MOE Key Laboratory for Industrial Biocatalysis, Institute of Biochemical Engineering, Department of Chemical Engineering, Tsinghua University, Beijing 100084, China.
Tsinghua-Peking Center for Life Sciences, School of Medicine, Tsinghua University, Beijing 100084, China.
Nucleic Acids Res. 2021 Feb 22;49(3):1263-1277. doi: 10.1093/nar/gkaa1295.
As an effective programmable DNA targeting tool, CRISPR-Cas9 system has been adopted in varieties of biotechnological applications. However, the off-target effects, derived from the tolerance towards guide-target mismatches, are regarded as the major problems in engineering CRISPR systems. To understand this, we constructed two sgRNA libraries carrying saturated single- and double-nucleotide mismatches in living bacteria cells, and profiled the comprehensive landscape of in vivo binding affinity of dCas9 toward DNA target guided by each individual sgRNA with particular mismatches. We observed a synergistic effect in seed, where combinatorial double mutations caused more severe activity loss compared with the two corresponding single mutations. Moreover, we found that a particular mismatch type, dDrG (D = A, T, G), only showed moderate impairment on binding. To quantitatively understand the causal relationship between mismatch and binding behaviour of dCas9, we further established a biophysical model, and found that the thermodynamic properties of base-pairing coupled with strand invasion process, to a large extent, can account for the observed mismatch-activity landscape. Finally, we repurposed this model, together with a convolutional neural network constructed based on the same mechanism, as a predictive tool to guide the rational design of sgRNA in bacterial CRISPR interference.

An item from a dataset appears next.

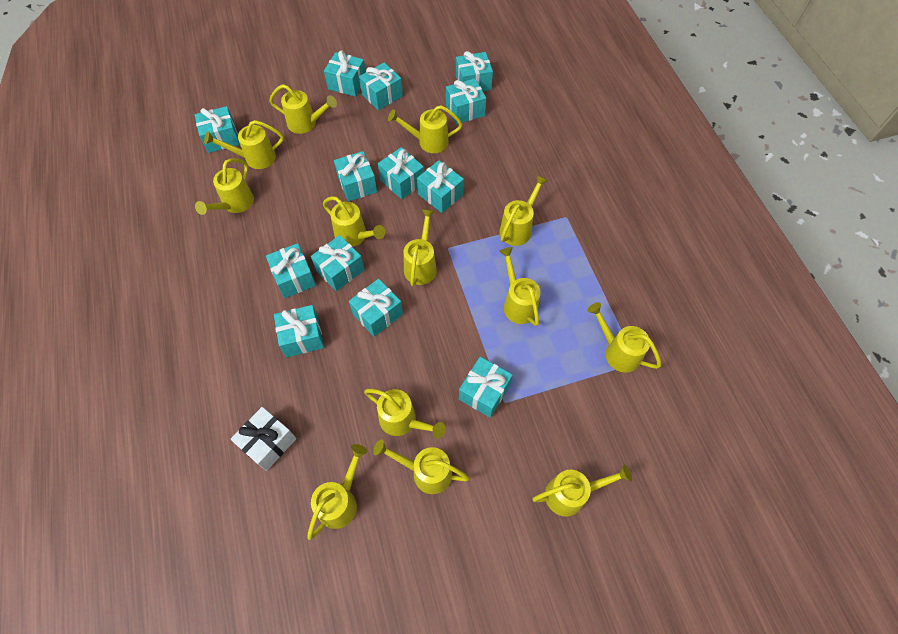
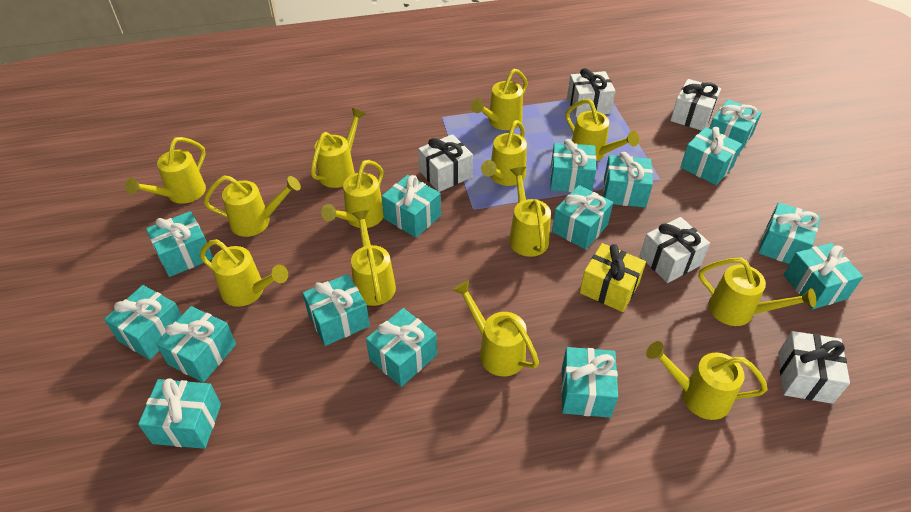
turquoise gift: 13 -> 15
white gift: 1 -> 5
yellow gift: 0 -> 1

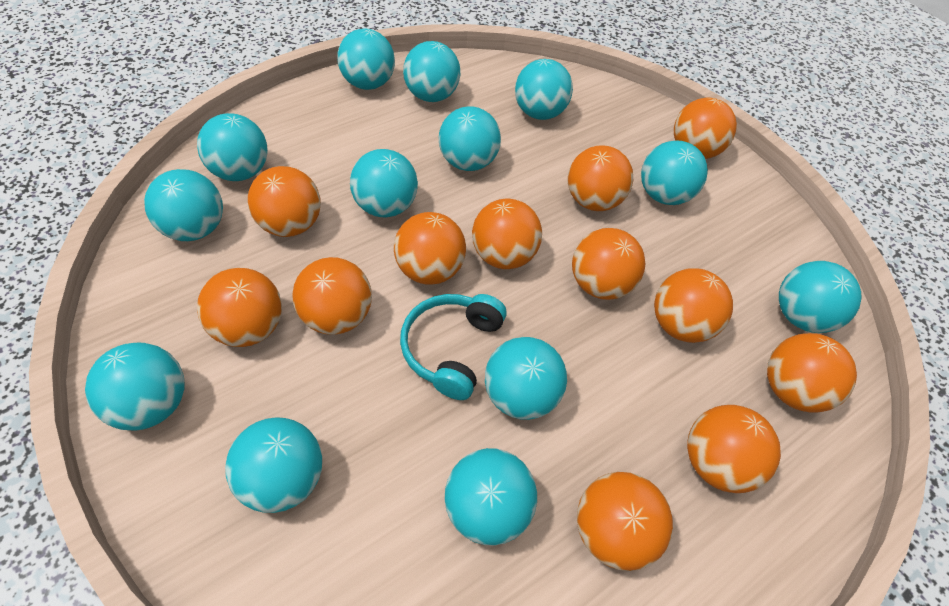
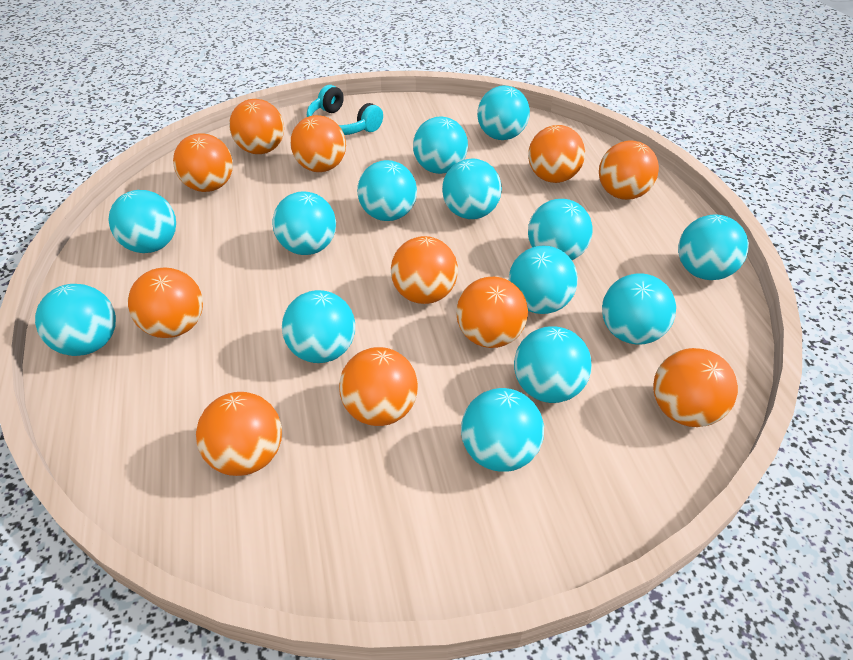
orange ball: 12 -> 11
turquoise ball: 13 -> 14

作为一种有效的可编程 DNA 靶向工具,CRISPR-Cas9 系统已被应用于各种生物技术中。然而,脱靶效应源于对向导靶标错配的容忍度,被认为是工程化 CRISPR 系统的主要问题。为了理解这一点,我们在活细菌细胞中构建了两个 sgRNA 文库,这些文库携带饱和的单碱基和双碱基错配,并对每个 sgRNA 引导的特定错配的 dCas9 与 DNA 靶标的体内结合亲和力进行了全面分析。我们观察到在种子区存在协同效应,其中组合双突变导致的活性丧失比两个相应的单突变更严重。此外,我们发现一种特定的错配类型,dDrG(D=A,T,G),仅对结合表现出中等程度的损伤。为了定量理解 dCas9 错配与结合行为之间的因果关系,我们进一步建立了一个生物物理模型,发现碱基配对与链入侵过程的热力学性质在很大程度上可以解释观察到的错配-活性图谱。最后,我们重新利用这个模型,以及基于相同机制构建的卷积神经网络,作为一种预测工具,指导细菌 CRISPR 干扰中 sgRNA 的合理设计。